There isn’t room enough to relate everything that went awry from then on, but Zimbabwe is a textbook case of how land reform and land grabs can lead to complete catastrophe. Hyperinflation, food scarcity, a police state, international isolation, unaffordable fuel, grinding poverty and a complete loss of expertise as a result of emigration are just some of the many recent and current characteristics of Zimbabwe. Even if Mugabe and his comrades grabbed land “for free”, the whole Zimbabwe (and especially common people) eventually paid the price.

Venezuela

There are very few non-war-stricken countries so often in the news as Venezuela.
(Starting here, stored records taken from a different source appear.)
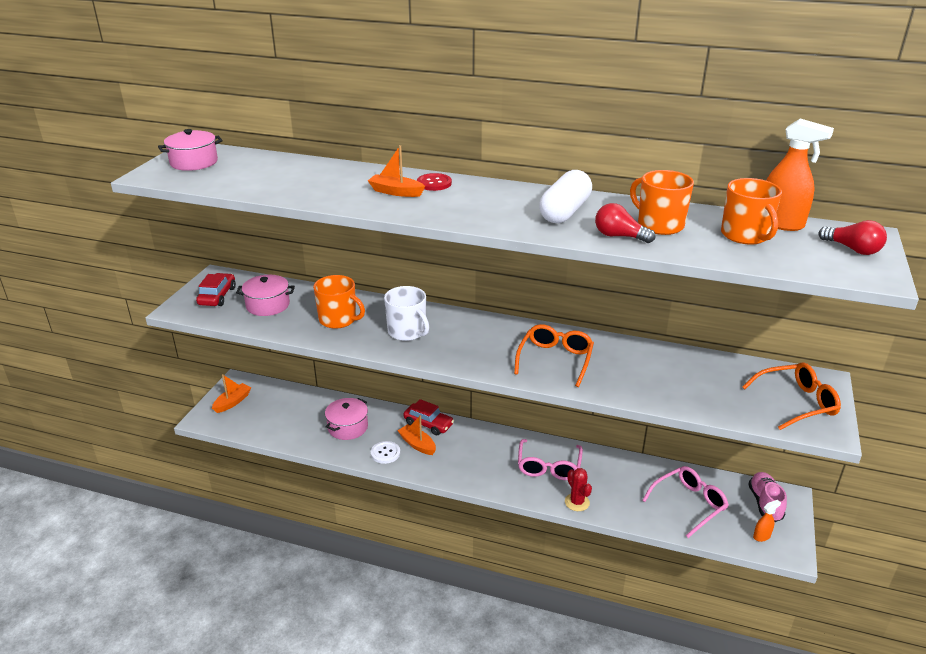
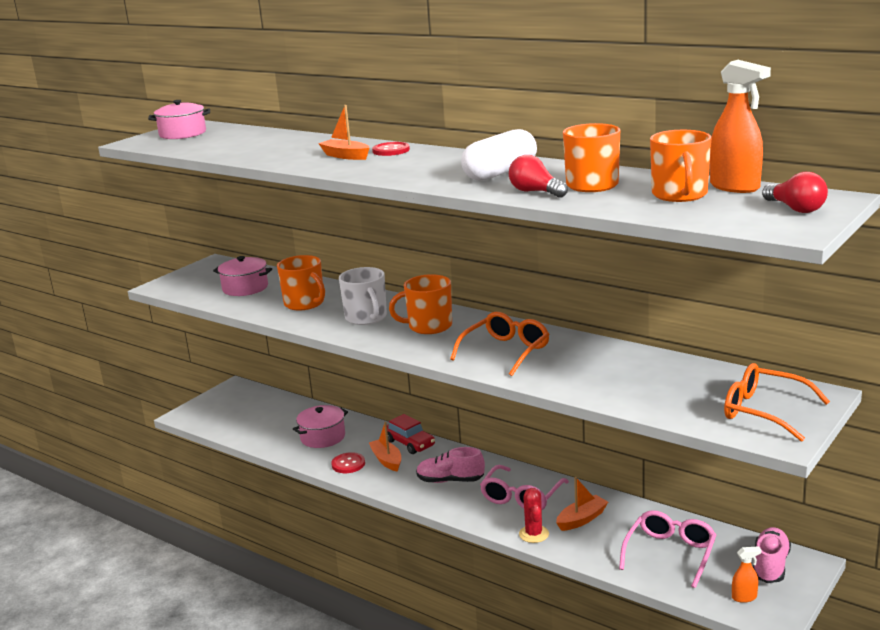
camera: 20 degrees right, 10 degrees down
red car [196,273,236,306] -> none
orange boat [212,374,252,413] -> orange boat moved to [556,477,608,531]
white button [371,441,400,464] -> red button [331,452,365,473]
pink glasses [642,466,729,538] -> pink glasses turned 45 degrees counterclockwise [619,510,716,588]
orange glasses [742,362,841,430] -> orange glasses turned 150 degrees counterclockwise [724,363,830,442]
none -> orange mug [389,274,452,334]
none -> pink shoe [416,447,485,483]

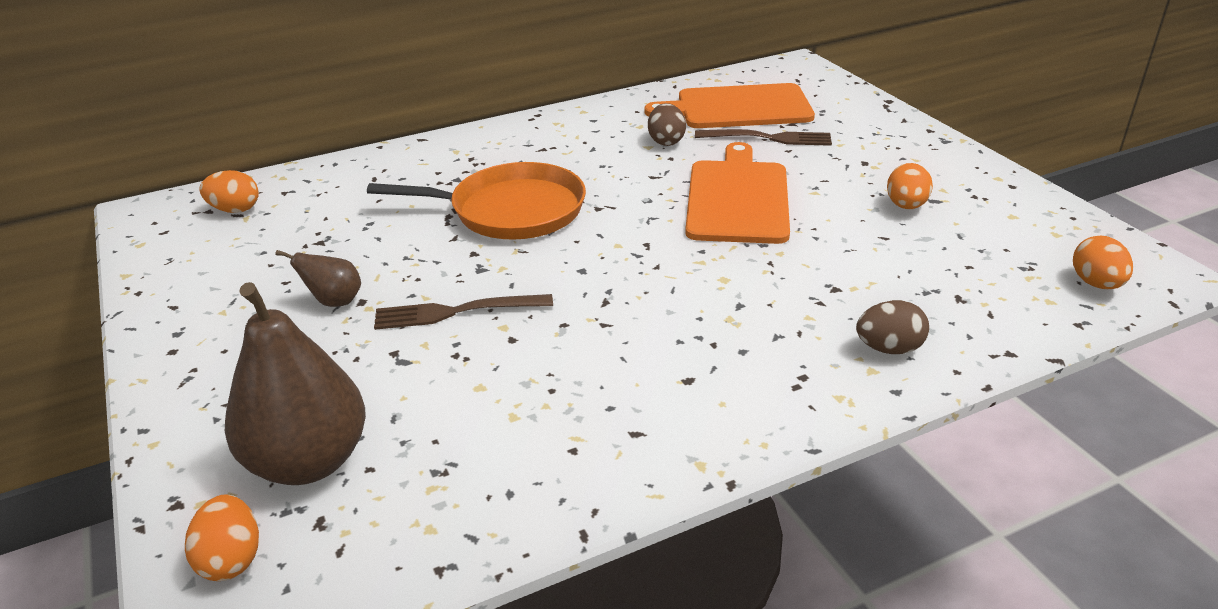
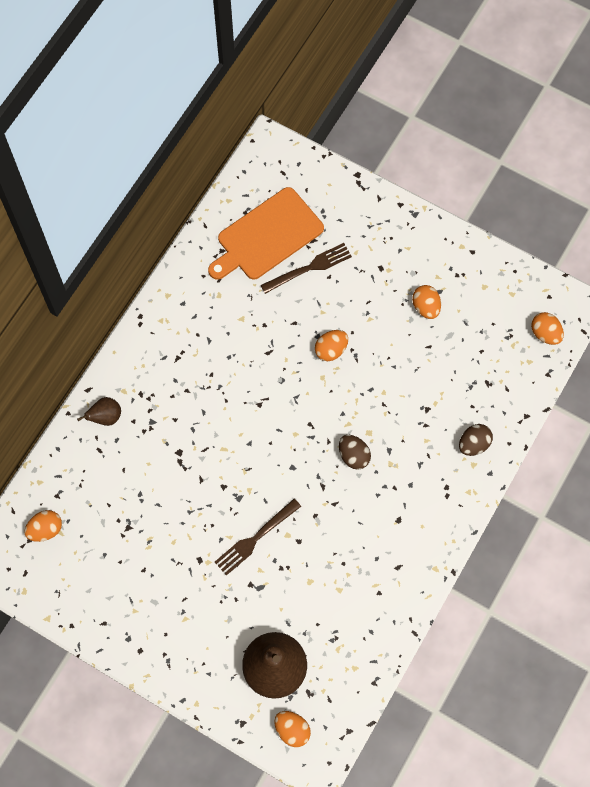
camera: 35 degrees left, 35 degrees up
brown pear [275,250,361,307] -> brown pear moved to [77,397,121,426]
orange pan [367,162,586,240] -> none
brown egg [648,103,686,146] -> brown egg moved to [339,435,371,470]
orange cutting board [685,142,790,244] -> orange egg [315,330,348,361]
Like Zimbabwe, things went shockingly awry there over the last 20 years. This can be traced back directly to a socialist dictator and government that wanted to occupy land and would have given it back to previously disadvantaged people. But, just like Zimbabwe, this land was never given back to “the people”: It was an enormous corrupt plot to benefit the regime and reward loyalists.

Venezuela was still the richest country in Latin America in the mid-80s. Hugo Chavez amended the constitution in 1999 to declare that the existence of large unused country estates (latifundios) were against the interests of society. Please note: The President decided what the interest of “society” (defined in whichever way) should be – and he basically equated the state to society.

Land grabbing were also incited; productive land was transformed into unproductive land so that it could also be taken. No title deeds were awarded to new farmers, despite promises that this would have been done. They received land on a tentative basis, and it could be taken back at any time.

Neither was land given to deserving people to farm, and agricultural production plummeted. By the mid-2010s people were standing in queues – à la Zimbabwe – to obtain food and other necessities. 80% of Venezuelans are urbanised and have no wish to farm but can neither obtain the daily necessities of an urban existence.

It was calculated that the hyperinflation in Venezuela reached 80 000% in 2018. You literally no longer know what you will be paying for something from one minute to the next.

South Africa and AfriForum

Although South Africa is nowhere near the levels of these countries, the citizenry cannot rest on its laurels. There are great perils in our midst. If our government said it was going to expropriate land without compensation, there should be an element of seriousness and truth to it, shouldn’t there? Mugabe was also not taken seriously everywhere, and we know what happened. And if they can take our land, why not also take other property (even legally)? Or commit other types of oppression? This happened in Venezuela and Zimbabwe, and this cannot be excluded as a possibility in South Africa. Our economy is already torpid, the fuel price has soared, and investors are currently very weary of Pres Ramaphosa’s empty promises.

The difference thus far between Venezuela and Zimbabwe on the one hand and South Africa on the other is that the first two never had an AfriForum. The Zimbabwean farmer Ben Freeth has acknowledged this frankly and often. In Zimbabwe opposition parties were weakened and cheated from the outset, and agricultural unions left it too late. In Venezuela, opposition parties were largely divided and weakened, and could not offer any unified resistance.

AfriForum recently started to oppose a land claim in Centurion that affects 2 000 families and several businesses. Government and the claimants want to force through a false claim, which boils down to theft. In the end, it is a corrupt ploy where civil servants team up with claimants to share the pay-out (compensation) of billions of rand (and for which the tax payers must foot the bill). Land, homes, tax money, core principles and even the stability of the country are at stake in this fight. If you thought that something like this does not affect you, I have hopefully convinced you that it is in everyone’s interest that such claims and land grabbing are not tolerated.

Dr Eugene Brink is Strategic Advisor for Community Affairs at AfriForum.